Symphony 119

“Jealous?”

“Please, Neil. Don’t tease me. I’ve never been in love before and this is all very serious to me. I’ve been lying here for the last half hour with a knot in my stomach, ever since you told me about Fiona.”

He brushed his hand across her cheek and cupped it behind her neck. Her dark, loose hair engulfed his face as he drew her down for a kiss. “Carmen,” he said, “I am completely serious when I say that I love you. You have no reason to be jealous of Fiona or any other person. If I tease you, it is only because I have such confidence in us that I think the teasing will not hurt. If it hurts, I will stop right now.”

She slid her fingernails across his ribs. His skin jumped, and she smiled as she slid her hand behind him and drew him closer. “No,” she said, “I don’t want you to go all serious on me. Just tell me about you and Fiona so I don’t have to worry.”

“Fiona had me over for a bite.”

“You rat!” She punched his shoulder; but she also smiled.

“That’s better.” Neil told her the whole short story of his only “date” with Fiona.

“There was a spark. I’d be the last to deny it. But it was only a physical thing brought on because I was lonely and she was —  is — a good looking woman. Nothing came of it, and I am glad. And not just because you were waiting to sweep me off my feet. Even if you hadn’t been there, Fiona and I would have been a disaster together. We would have fought every day until we finally hated each other. I think we both knew that from the start.”
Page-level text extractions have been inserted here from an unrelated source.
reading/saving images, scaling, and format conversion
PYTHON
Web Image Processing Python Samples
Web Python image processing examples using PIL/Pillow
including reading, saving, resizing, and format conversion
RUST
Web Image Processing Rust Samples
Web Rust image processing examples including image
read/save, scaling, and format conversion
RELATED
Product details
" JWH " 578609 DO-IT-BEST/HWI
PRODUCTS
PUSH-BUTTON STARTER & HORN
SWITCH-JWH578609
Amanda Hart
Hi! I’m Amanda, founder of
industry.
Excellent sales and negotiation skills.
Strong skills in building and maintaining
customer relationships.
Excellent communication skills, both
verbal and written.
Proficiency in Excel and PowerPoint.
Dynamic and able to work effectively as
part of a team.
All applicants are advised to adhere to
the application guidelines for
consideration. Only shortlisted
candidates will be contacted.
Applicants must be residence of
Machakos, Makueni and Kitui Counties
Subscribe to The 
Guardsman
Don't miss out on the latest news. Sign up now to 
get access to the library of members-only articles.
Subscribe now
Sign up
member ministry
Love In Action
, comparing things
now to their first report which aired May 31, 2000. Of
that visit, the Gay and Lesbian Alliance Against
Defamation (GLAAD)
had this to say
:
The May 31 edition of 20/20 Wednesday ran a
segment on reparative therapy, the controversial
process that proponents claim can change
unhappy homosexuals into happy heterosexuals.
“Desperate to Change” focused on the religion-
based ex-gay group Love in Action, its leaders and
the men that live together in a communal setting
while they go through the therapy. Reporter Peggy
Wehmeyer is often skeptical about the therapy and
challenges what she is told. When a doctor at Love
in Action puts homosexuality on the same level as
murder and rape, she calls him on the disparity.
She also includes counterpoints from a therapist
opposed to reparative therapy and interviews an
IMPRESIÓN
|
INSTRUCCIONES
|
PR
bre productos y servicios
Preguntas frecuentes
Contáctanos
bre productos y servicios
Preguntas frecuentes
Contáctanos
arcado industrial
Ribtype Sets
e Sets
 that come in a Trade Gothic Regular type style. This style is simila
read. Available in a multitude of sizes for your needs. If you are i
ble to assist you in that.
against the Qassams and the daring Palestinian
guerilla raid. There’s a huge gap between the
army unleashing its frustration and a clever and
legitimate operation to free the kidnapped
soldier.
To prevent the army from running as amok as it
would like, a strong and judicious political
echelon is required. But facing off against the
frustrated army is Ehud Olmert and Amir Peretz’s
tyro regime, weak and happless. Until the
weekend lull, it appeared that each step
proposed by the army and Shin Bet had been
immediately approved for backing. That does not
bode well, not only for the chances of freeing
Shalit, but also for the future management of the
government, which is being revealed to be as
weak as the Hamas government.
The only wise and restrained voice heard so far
Carmen nestled close to him and said, “Good. Fiona is an old friend. I’m glad I won’t have to scratch her eyes out.”

# # #

Nothing in school happens by itself, nor does any part of the story of a class proceed in a straight line. Any class is a mixture of children of various abilities and various needs. There are the few favored ones whose parents balance praise and responsibility; who demand excellence without overpowering their children. They become the achievers. They move smoothly through their days and years, with praise and rewards. They leave school with good feelings toward education, and go on to become doctors or lawyers — or teachers.

Then there is the other minority, whose parents are abusive or irrational because of drugs or alcohol, or for no apparent reason. Or who simply do not care. Those children drop out early. By the sixth grade, they are gone. Their bodies remain in class — the law requires that much — but in essence, they are gone. When they finally drop out of high school, it will be a relief to them and to their teachers.

Most of the children are somewhere in between those extremes. Some of them lack courage. Some of them are brash.  Many of them are desperate for love. Some of them are surfeit, unchallenged, and listless from too much unearned praise.

All of them together are like the instruments in an orchestra, or like the parts of a symphony. A symphony in a minor key. Soft and slow, or bold and brassy by turns; rising to brief crescendos and dropping back to pianissimo weeks of calm. Dissonance resolving into consonance, flaring up again, resolving again —  all under the conductor’s watchful eye.